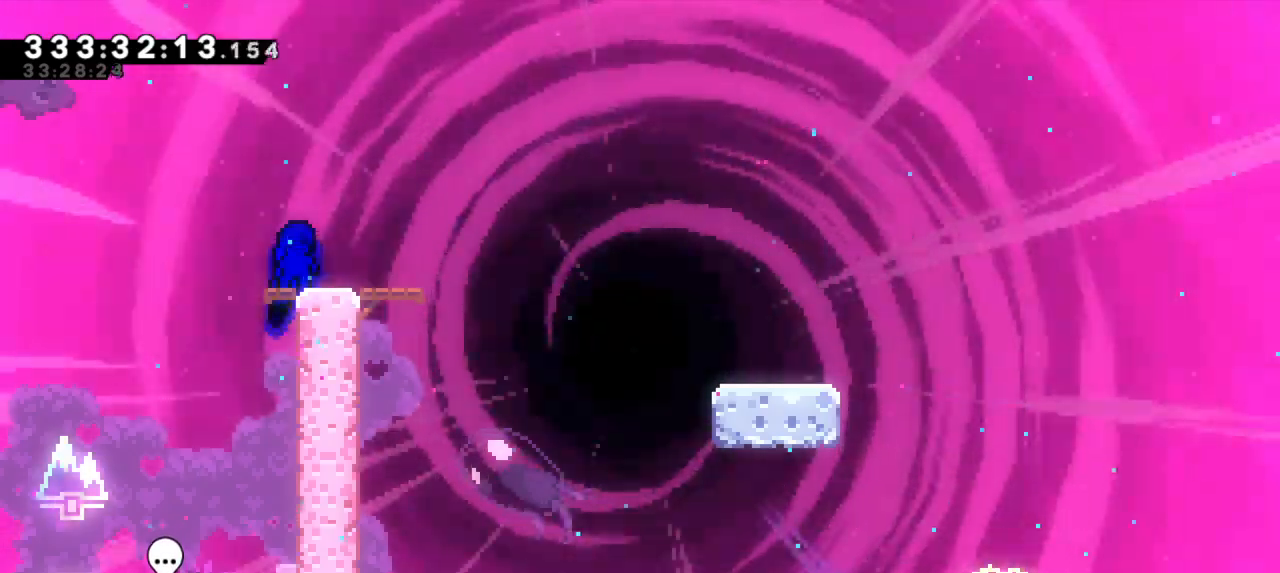
Gameplay with keyboard; each line is a JSON object with the keys held at the frame after it. "events" lists presses ("down") and releases ("up") of "dash", "demo", "down", "grab", "jump", "jump2", "left", "right" and "up" between this image and that frame as [ms after this image, input, new state], when the widget could be followed in between. No other keys are recorded. Mouse input is not recorded. Key names are as the overlay labels them; some are game actions (e.g. jump) rather than physical keys. Not read: other_keys.
{"keys": ["dash", "down", "right"], "events": [[67, "down", "down"], [83, "dash", "down"], [100, "right", "down"], [267, "jump2", "down"], [300, "dash", "up"], [367, "dash", "down"], [450, "jump2", "up"]]}
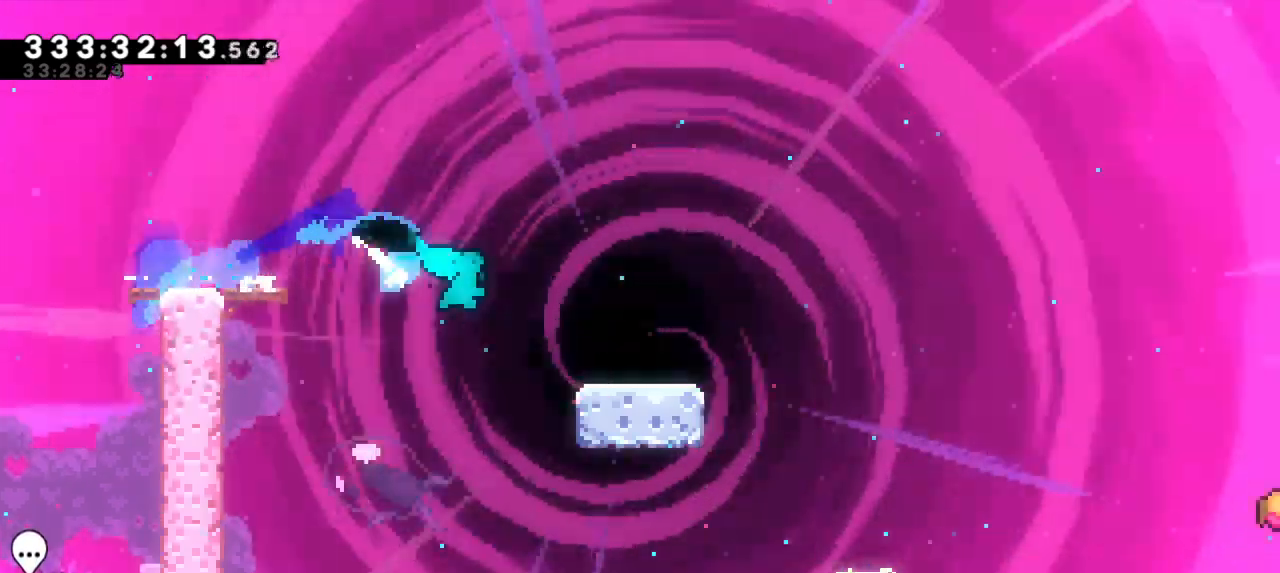
{"keys": ["dash", "jump2", "right"], "events": [[133, "jump2", "down"], [200, "dash", "up"], [283, "dash", "down"], [333, "jump2", "up"], [400, "down", "up"], [450, "jump2", "down"]]}
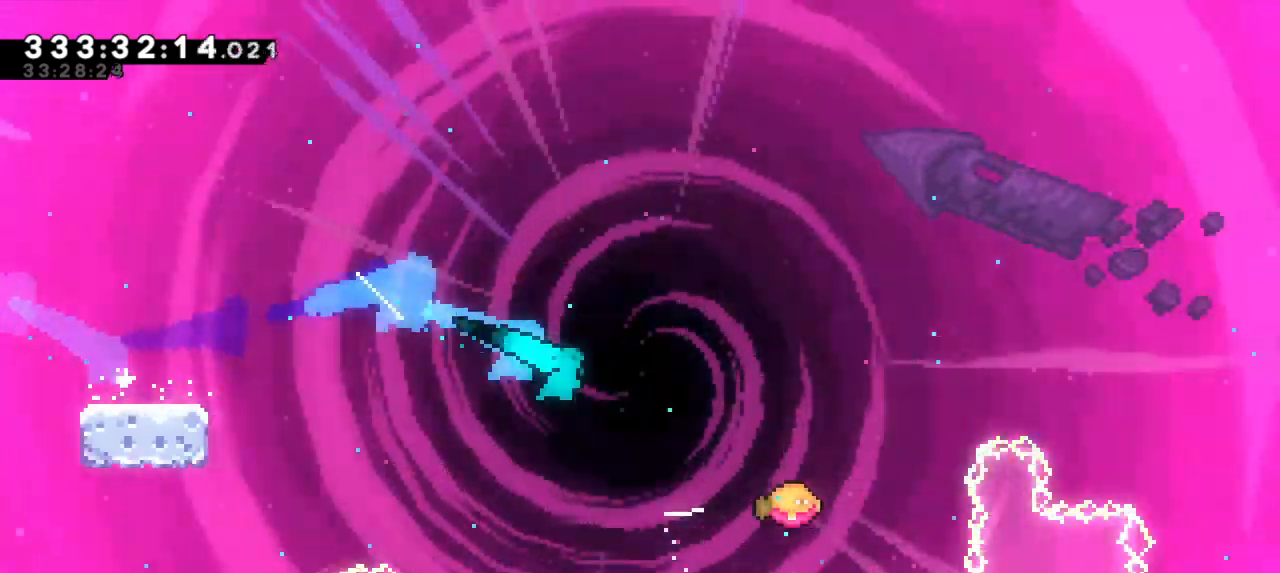
{"keys": ["jump2", "right"], "events": [[33, "dash", "up"]]}
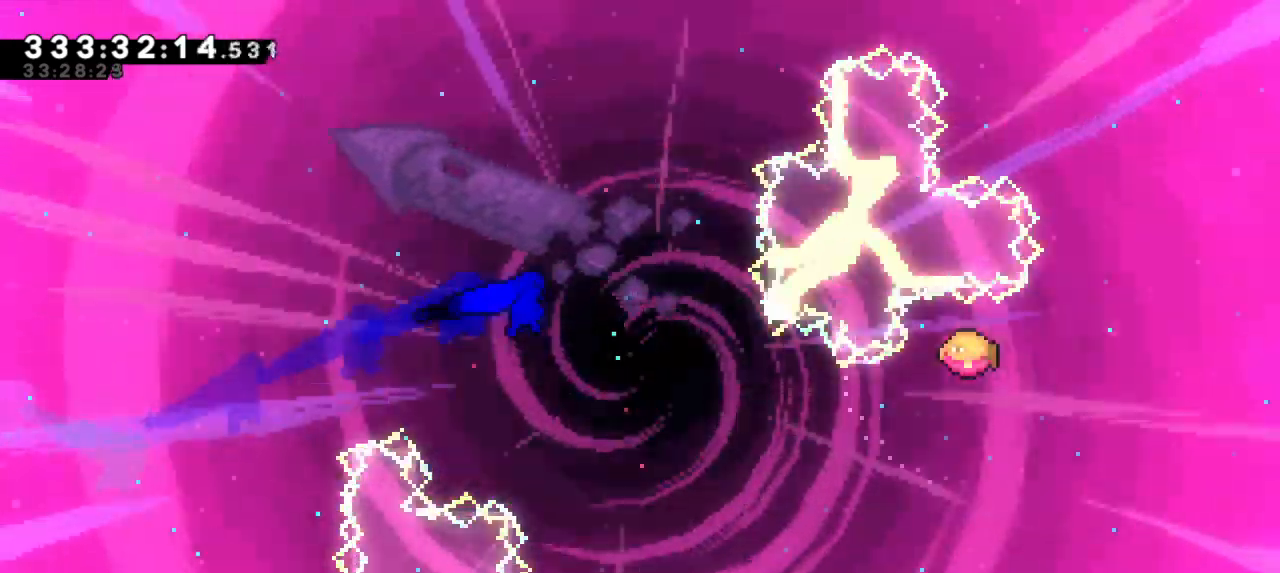
{"keys": ["jump2", "right"], "events": []}
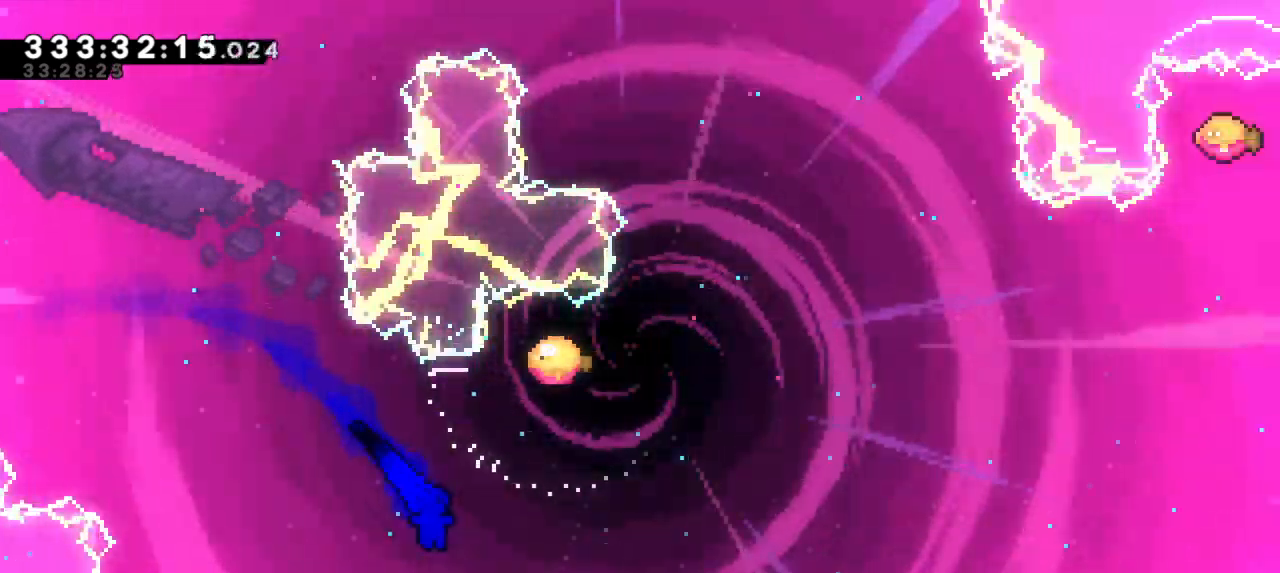
{"keys": ["right", "up"], "events": [[100, "dash", "down"], [100, "jump2", "up"], [100, "up", "down"], [317, "dash", "up"]]}
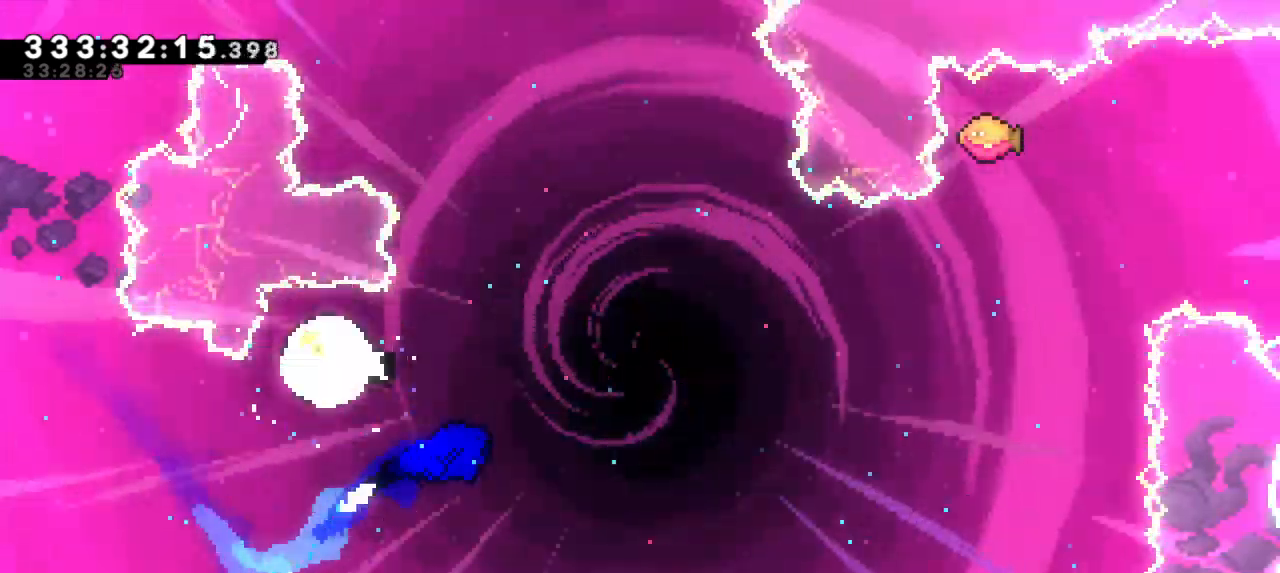
{"keys": ["right", "up"], "events": []}
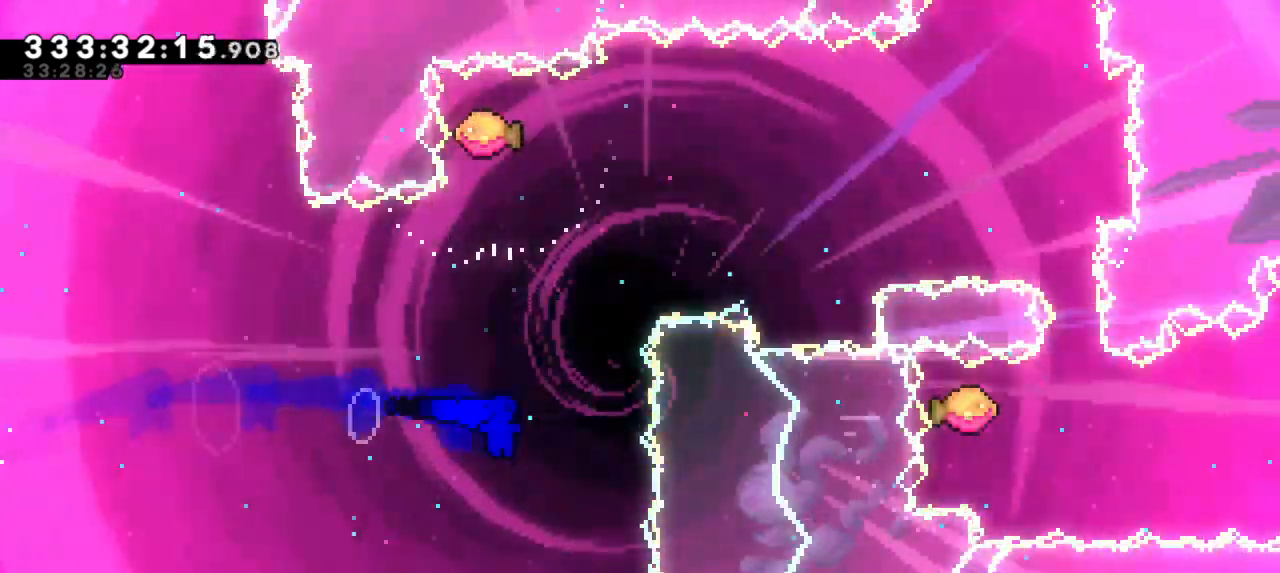
{"keys": ["right"], "events": [[17, "dash", "down"], [17, "right", "up"], [183, "right", "down"], [200, "dash", "up"], [200, "up", "up"]]}
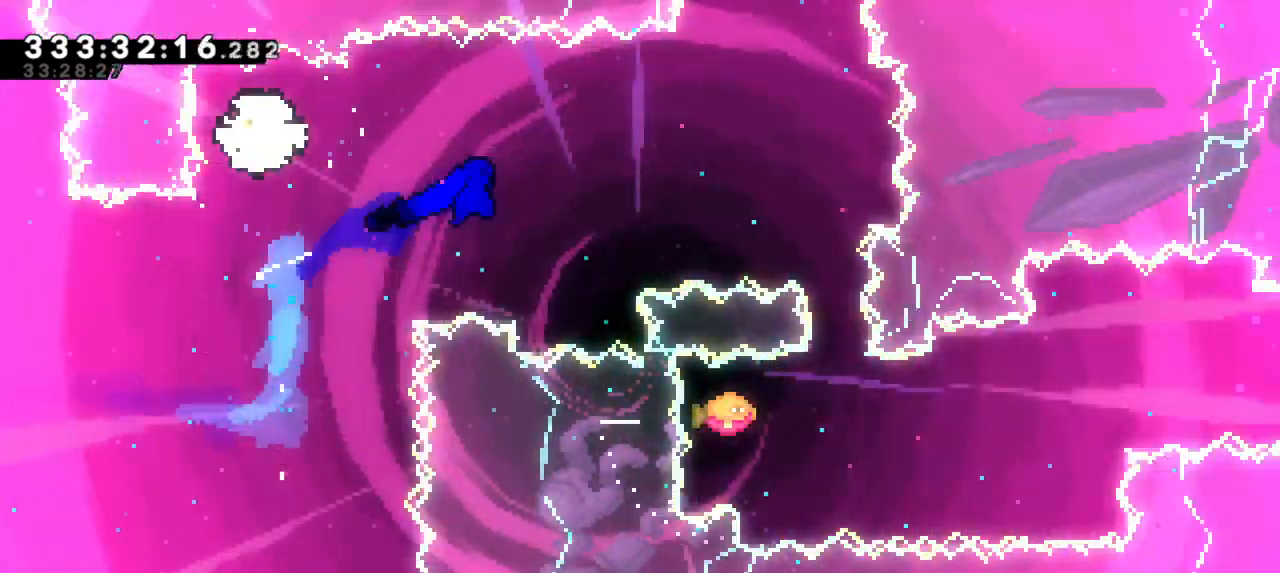
{"keys": ["dash", "down", "right"], "events": [[333, "down", "down"], [367, "dash", "down"], [367, "right", "up"], [467, "right", "down"]]}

-*-*-

YOUR OBJECTIVE:
Copy out all the data exactly. The images should not appear in the copy.

ANSWER TO THIS EXERCISE:
Gameplay with keyboard; each line is a JSON object with the keys held at the frame after it. "events" lists presses ("down") and releases ("up") of "dash", "demo", "down", "grab", "jump", "jump2", "left", "right" and "up" between this image and that frame as [ms after this image, input, new state], when the widget could be followed in between. No other keys are recorded. Mouse input is not recorded. Key names are as the overlay labels them; some are game actions (e.g. jump) rather than physical keys. Not read: other_keys.
{"keys": ["dash", "down", "right"], "events": [[67, "down", "down"], [83, "dash", "down"], [100, "right", "down"], [267, "jump2", "down"], [300, "dash", "up"], [367, "dash", "down"], [450, "jump2", "up"]]}
{"keys": ["dash", "jump2", "right"], "events": [[133, "jump2", "down"], [200, "dash", "up"], [283, "dash", "down"], [333, "jump2", "up"], [400, "down", "up"], [450, "jump2", "down"]]}
{"keys": ["jump2", "right"], "events": [[33, "dash", "up"]]}
{"keys": ["jump2", "right"], "events": []}
{"keys": ["right", "up"], "events": [[100, "dash", "down"], [100, "jump2", "up"], [100, "up", "down"], [317, "dash", "up"]]}
{"keys": ["right", "up"], "events": []}
{"keys": ["right"], "events": [[17, "dash", "down"], [17, "right", "up"], [183, "right", "down"], [200, "dash", "up"], [200, "up", "up"]]}
{"keys": ["dash", "down", "right"], "events": [[333, "down", "down"], [367, "dash", "down"], [367, "right", "up"], [467, "right", "down"]]}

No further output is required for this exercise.